Marcnuth / AnomalyDetection

Twitter's Anomaly Detection in Pure Python

Geek Repo:Geek Repo

Github PK Tool:Github PK Tool

median absolute deviation or mean absolute deviation

ColaBH opened this issue · comments

The primary algorithm uses median absolute deviation to replace standard deviation, to make it more robust against anomaly points.

But in this code, pandas.mad() is used. However, pandas.mad() is mean absolute deviation, not median absolute deviation. Both can work, but median absolute deviation is better, in my opinion.

@ColaBH Interesting, have you tested both versions to see which is better? @Marcnuth depending upon how testing goes, should this be configurable (median/mean absolute deviation)?

I think which is better or not may depend on what data look like.
In my data, there is no big difference because of my time series data didn't have really big or small value.

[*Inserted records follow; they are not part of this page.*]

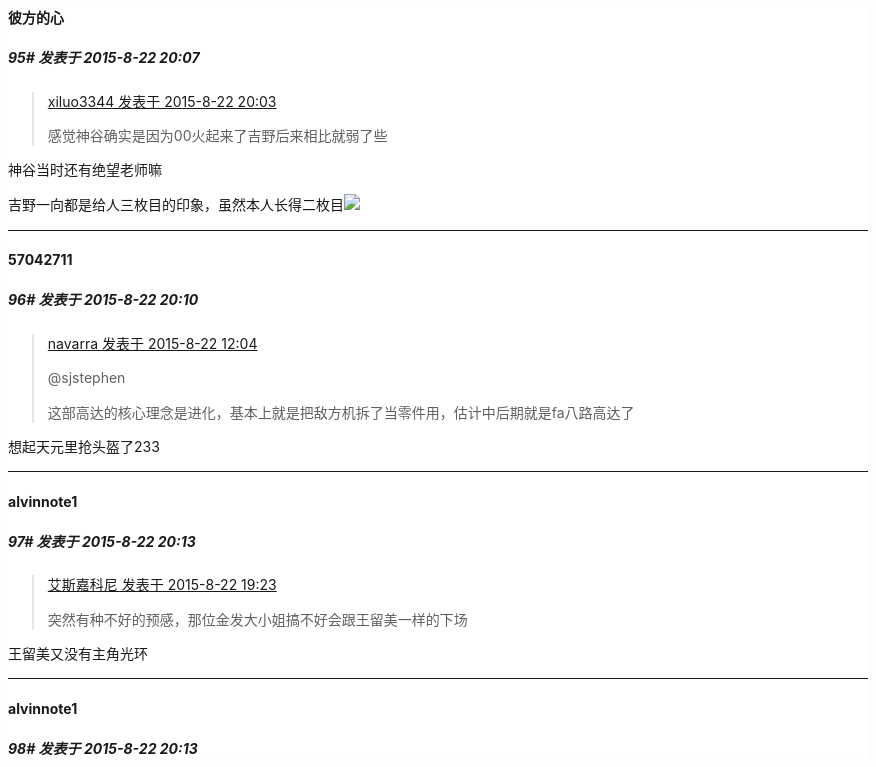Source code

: ####  彼方的心  
##### 95#       发表于 2015-8-22 20:07



<blockquote><a href="httphttps://bbs.saraba1st.com/2b/forum.php?mod=redirect&amp;goto=findpost&amp;pid=29936454&amp;ptid=1148153" target="_blank">xiluo3344 发表于 2015-8-22 20:03</a>

感觉神谷确实是因为00火起来了吉野后来相比就弱了些</blockquote>
神谷当时还有绝望老师嘛


吉野一向都是给人三枚目的印象，虽然本人长得二枚目<img src="https://static.saraba1st.com/image/smiley/face/12.gif" referrerpolicy="no-referrer">







-----

####  57042711  
##### 96#       发表于 2015-8-22 20:10



<blockquote><a href="httphttps://bbs.saraba1st.com/2b/forum.php?mod=redirect&amp;goto=findpost&amp;pid=29933063&amp;ptid=1148153" target="_blank">navarra 发表于 2015-8-22 12:04</a>

@sjstephen

这部高达的核心理念是进化，基本上就是把敌方机拆了当零件用，估计中后期就是fa八路高达了</blockquote>
想起天元里抢头盔了233







-----

####  alvinnote1  
##### 97#       发表于 2015-8-22 20:13



<blockquote><a href="httphttps://bbs.saraba1st.com/2b/forum.php?mod=redirect&amp;goto=findpost&amp;pid=29936090&amp;ptid=1148153" target="_blank">艾斯嘉科尼 发表于 2015-8-22 19:23</a>

突然有种不好的预感，那位金发大小姐搞不好会跟王留美一样的下场</blockquote>
王留美又没有主角光环







-----

####  alvinnote1  
##### 98#       发表于 2015-8-22 20:13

So the difference between median absolute deviation and mean absolute deviation is not huge.
But if your data may have really big or small value, I think the median absolute deviation is more robust.

And if you want to try to use median absolute deviation, you can try the following modification.
The original version:
https://github.com/Marcnuth/AnomalyDetection/blob/master/anomaly_detection/anomaly_detect_ts.py#L560

ares = ares / data.mad()

And I change to use median absolute deviation:

from statsmodels import robust
ares = ares / robust.mad(data.dropna())

Hope it helps.